DIRECTIONS: Please rewrite the records with every instance of "Monitores" replaced by "Pantallas", leaving everything else the same.
Start of DATASET
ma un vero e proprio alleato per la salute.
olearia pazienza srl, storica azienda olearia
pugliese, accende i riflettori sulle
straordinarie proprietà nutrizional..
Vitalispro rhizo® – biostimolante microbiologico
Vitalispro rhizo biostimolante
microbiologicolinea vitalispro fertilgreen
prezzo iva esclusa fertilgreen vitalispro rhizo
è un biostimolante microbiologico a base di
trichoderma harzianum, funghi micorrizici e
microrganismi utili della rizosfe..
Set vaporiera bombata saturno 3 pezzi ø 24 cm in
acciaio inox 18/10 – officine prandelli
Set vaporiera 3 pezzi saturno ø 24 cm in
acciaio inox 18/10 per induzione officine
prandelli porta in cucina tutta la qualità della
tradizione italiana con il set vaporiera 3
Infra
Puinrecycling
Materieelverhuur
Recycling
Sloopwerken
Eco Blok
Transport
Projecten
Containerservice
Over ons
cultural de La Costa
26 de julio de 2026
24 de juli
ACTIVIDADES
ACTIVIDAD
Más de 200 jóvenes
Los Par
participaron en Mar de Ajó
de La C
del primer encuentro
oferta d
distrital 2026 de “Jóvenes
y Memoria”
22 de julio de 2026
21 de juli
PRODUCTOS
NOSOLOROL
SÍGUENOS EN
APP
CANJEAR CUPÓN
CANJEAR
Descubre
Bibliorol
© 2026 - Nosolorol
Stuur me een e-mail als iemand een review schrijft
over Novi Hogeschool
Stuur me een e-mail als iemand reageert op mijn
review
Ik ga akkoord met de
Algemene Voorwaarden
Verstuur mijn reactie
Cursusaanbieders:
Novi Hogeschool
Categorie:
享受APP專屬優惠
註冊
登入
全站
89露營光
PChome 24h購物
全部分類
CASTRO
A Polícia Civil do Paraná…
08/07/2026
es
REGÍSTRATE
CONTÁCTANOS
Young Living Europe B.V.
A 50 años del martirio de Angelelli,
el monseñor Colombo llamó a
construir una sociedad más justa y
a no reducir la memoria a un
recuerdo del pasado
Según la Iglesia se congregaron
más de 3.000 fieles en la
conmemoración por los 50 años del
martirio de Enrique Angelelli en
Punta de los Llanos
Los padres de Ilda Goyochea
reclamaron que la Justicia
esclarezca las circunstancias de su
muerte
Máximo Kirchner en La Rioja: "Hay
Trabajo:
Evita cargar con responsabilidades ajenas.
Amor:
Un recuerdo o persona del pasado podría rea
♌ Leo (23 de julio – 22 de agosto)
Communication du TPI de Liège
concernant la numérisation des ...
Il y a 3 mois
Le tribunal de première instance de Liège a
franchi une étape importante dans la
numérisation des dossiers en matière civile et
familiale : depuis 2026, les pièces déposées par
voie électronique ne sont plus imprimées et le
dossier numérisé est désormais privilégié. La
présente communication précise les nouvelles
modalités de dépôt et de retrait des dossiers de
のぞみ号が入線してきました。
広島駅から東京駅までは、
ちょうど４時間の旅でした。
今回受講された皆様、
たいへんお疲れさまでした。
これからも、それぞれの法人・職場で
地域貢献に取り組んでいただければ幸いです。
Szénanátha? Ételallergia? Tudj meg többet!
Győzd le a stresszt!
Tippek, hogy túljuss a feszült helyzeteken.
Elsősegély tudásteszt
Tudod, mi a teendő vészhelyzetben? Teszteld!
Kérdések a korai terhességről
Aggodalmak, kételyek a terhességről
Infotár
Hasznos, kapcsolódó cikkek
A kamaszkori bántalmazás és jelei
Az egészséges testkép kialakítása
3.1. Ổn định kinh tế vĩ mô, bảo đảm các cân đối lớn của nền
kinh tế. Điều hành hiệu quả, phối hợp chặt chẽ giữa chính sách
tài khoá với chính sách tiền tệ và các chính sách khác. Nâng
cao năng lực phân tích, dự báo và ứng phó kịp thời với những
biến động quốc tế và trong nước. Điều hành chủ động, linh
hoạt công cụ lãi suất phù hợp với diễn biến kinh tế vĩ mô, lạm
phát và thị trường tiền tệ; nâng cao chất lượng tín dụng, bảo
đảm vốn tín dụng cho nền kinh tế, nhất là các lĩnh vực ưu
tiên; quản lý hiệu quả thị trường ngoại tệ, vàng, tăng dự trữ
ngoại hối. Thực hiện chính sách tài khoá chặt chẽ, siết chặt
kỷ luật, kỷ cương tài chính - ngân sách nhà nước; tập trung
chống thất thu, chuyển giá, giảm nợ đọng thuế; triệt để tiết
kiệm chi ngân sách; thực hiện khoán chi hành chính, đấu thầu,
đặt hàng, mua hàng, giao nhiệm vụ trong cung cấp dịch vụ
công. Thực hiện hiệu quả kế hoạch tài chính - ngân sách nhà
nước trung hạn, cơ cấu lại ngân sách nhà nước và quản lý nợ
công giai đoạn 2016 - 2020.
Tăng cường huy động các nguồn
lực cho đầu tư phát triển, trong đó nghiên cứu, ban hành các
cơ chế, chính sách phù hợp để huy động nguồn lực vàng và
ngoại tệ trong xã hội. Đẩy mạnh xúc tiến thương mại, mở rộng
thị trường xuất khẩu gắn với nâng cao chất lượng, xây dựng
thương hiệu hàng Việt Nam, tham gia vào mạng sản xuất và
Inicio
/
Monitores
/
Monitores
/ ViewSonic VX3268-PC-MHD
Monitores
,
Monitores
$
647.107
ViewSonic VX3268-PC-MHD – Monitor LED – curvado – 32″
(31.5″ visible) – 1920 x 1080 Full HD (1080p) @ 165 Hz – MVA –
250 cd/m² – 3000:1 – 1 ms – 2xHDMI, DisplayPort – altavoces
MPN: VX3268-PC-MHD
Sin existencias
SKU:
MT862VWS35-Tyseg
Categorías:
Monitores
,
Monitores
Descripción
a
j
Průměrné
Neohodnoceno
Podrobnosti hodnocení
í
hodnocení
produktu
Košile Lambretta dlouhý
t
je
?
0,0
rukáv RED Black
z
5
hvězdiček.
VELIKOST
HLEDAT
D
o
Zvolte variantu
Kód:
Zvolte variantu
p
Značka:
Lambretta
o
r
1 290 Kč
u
End of DATASET
REPLY:
ma un vero e proprio alleato per la salute.
olearia pazienza srl, storica azienda olearia
pugliese, accende i riflettori sulle
straordinarie proprietà nutrizional..
Vitalispro rhizo® – biostimolante microbiologico
Vitalispro rhizo biostimolante
microbiologicolinea vitalispro fertilgreen
prezzo iva esclusa fertilgreen vitalispro rhizo
è un biostimolante microbiologico a base di
trichoderma harzianum, funghi micorrizici e
microrganismi utili della rizosfe..
Set vaporiera bombata saturno 3 pezzi ø 24 cm in
acciaio inox 18/10 – officine prandelli
Set vaporiera 3 pezzi saturno ø 24 cm in
acciaio inox 18/10 per induzione officine
prandelli porta in cucina tutta la qualità della
tradizione italiana con il set vaporiera 3
Infra
Puinrecycling
Materieelverhuur
Recycling
Sloopwerken
Eco Blok
Transport
Projecten
Containerservice
Over ons
cultural de La Costa
26 de julio de 2026
24 de juli
ACTIVIDADES
ACTIVIDAD
Más de 200 jóvenes
Los Par
participaron en Mar de Ajó
de La C
del primer encuentro
oferta d
distrital 2026 de “Jóvenes
y Memoria”
22 de julio de 2026
21 de juli
PRODUCTOS
NOSOLOROL
SÍGUENOS EN
APP
CANJEAR CUPÓN
CANJEAR
Descubre
Bibliorol
© 2026 - Nosolorol
Stuur me een e-mail als iemand een review schrijft
over Novi Hogeschool
Stuur me een e-mail als iemand reageert op mijn
review
Ik ga akkoord met de
Algemene Voorwaarden
Verstuur mijn reactie
Cursusaanbieders:
Novi Hogeschool
Categorie:
享受APP專屬優惠
註冊
登入
全站
89露營光
PChome 24h購物
全部分類
CASTRO
A Polícia Civil do Paraná…
08/07/2026
es
REGÍSTRATE
CONTÁCTANOS
Young Living Europe B.V.
A 50 años del martirio de Angelelli,
el monseñor Colombo llamó a
construir una sociedad más justa y
a no reducir la memoria a un
recuerdo del pasado
Según la Iglesia se congregaron
más de 3.000 fieles en la
conmemoración por los 50 años del
martirio de Enrique Angelelli en
Punta de los Llanos
Los padres de Ilda Goyochea
reclamaron que la Justicia
esclarezca las circunstancias de su
muerte
Máximo Kirchner en La Rioja: "Hay
Trabajo:
Evita cargar con responsabilidades ajenas.
Amor:
Un recuerdo o persona del pasado podría rea
♌ Leo (23 de julio – 22 de agosto)
Communication du TPI de Liège
concernant la numérisation des ...
Il y a 3 mois
Le tribunal de première instance de Liège a
franchi une étape importante dans la
numérisation des dossiers en matière civile et
familiale : depuis 2026, les pièces déposées par
voie électronique ne sont plus imprimées et le
dossier numérisé est désormais privilégié. La
présente communication précise les nouvelles
modalités de dépôt et de retrait des dossiers de
のぞみ号が入線してきました。
広島駅から東京駅までは、
ちょうど４時間の旅でした。
今回受講された皆様、
たいへんお疲れさまでした。
これからも、それぞれの法人・職場で
地域貢献に取り組んでいただければ幸いです。
Szénanátha? Ételallergia? Tudj meg többet!
Győzd le a stresszt!
Tippek, hogy túljuss a feszült helyzeteken.
Elsősegély tudásteszt
Tudod, mi a teendő vészhelyzetben? Teszteld!
Kérdések a korai terhességről
Aggodalmak, kételyek a terhességről
Infotár
Hasznos, kapcsolódó cikkek
A kamaszkori bántalmazás és jelei
Az egészséges testkép kialakítása
3.1. Ổn định kinh tế vĩ mô, bảo đảm các cân đối lớn của nền
kinh tế. Điều hành hiệu quả, phối hợp chặt chẽ giữa chính sách
tài khoá với chính sách tiền tệ và các chính sách khác. Nâng
cao năng lực phân tích, dự báo và ứng phó kịp thời với những
biến động quốc tế và trong nước. Điều hành chủ động, linh
hoạt công cụ lãi suất phù hợp với diễn biến kinh tế vĩ mô, lạm
phát và thị trường tiền tệ; nâng cao chất lượng tín dụng, bảo
đảm vốn tín dụng cho nền kinh tế, nhất là các lĩnh vực ưu
tiên; quản lý hiệu quả thị trường ngoại tệ, vàng, tăng dự trữ
ngoại hối. Thực hiện chính sách tài khoá chặt chẽ, siết chặt
kỷ luật, kỷ cương tài chính - ngân sách nhà nước; tập trung
chống thất thu, chuyển giá, giảm nợ đọng thuế; triệt để tiết
kiệm chi ngân sách; thực hiện khoán chi hành chính, đấu thầu,
đặt hàng, mua hàng, giao nhiệm vụ trong cung cấp dịch vụ
công. Thực hiện hiệu quả kế hoạch tài chính - ngân sách nhà
nước trung hạn, cơ cấu lại ngân sách nhà nước và quản lý nợ
công giai đoạn 2016 - 2020.
Tăng cường huy động các nguồn
lực cho đầu tư phát triển, trong đó nghiên cứu, ban hành các
cơ chế, chính sách phù hợp để huy động nguồn lực vàng và
ngoại tệ trong xã hội. Đẩy mạnh xúc tiến thương mại, mở rộng
thị trường xuất khẩu gắn với nâng cao chất lượng, xây dựng
thương hiệu hàng Việt Nam, tham gia vào mạng sản xuất và
Inicio
/
Pantallas
/
Pantallas
/ ViewSonic VX3268-PC-MHD
Pantallas
,
Pantallas
$
647.107
ViewSonic VX3268-PC-MHD – Monitor LED – curvado – 32″
(31.5″ visible) – 1920 x 1080 Full HD (1080p) @ 165 Hz – MVA –
250 cd/m² – 3000:1 – 1 ms – 2xHDMI, DisplayPort – altavoces
MPN: VX3268-PC-MHD
Sin existencias
SKU:
MT862VWS35-Tyseg
Categorías:
Pantallas
,
Pantallas
Descripción
a
j
Průměrné
Neohodnoceno
Podrobnosti hodnocení
í
hodnocení
produktu
Košile Lambretta dlouhý
t
je
?
0,0
rukáv RED Black
z
5
hvězdiček.
VELIKOST
HLEDAT
D
o
Zvolte variantu
Kód:
Zvolte variantu
p
Značka:
Lambretta
o
r
1 290 Kč
u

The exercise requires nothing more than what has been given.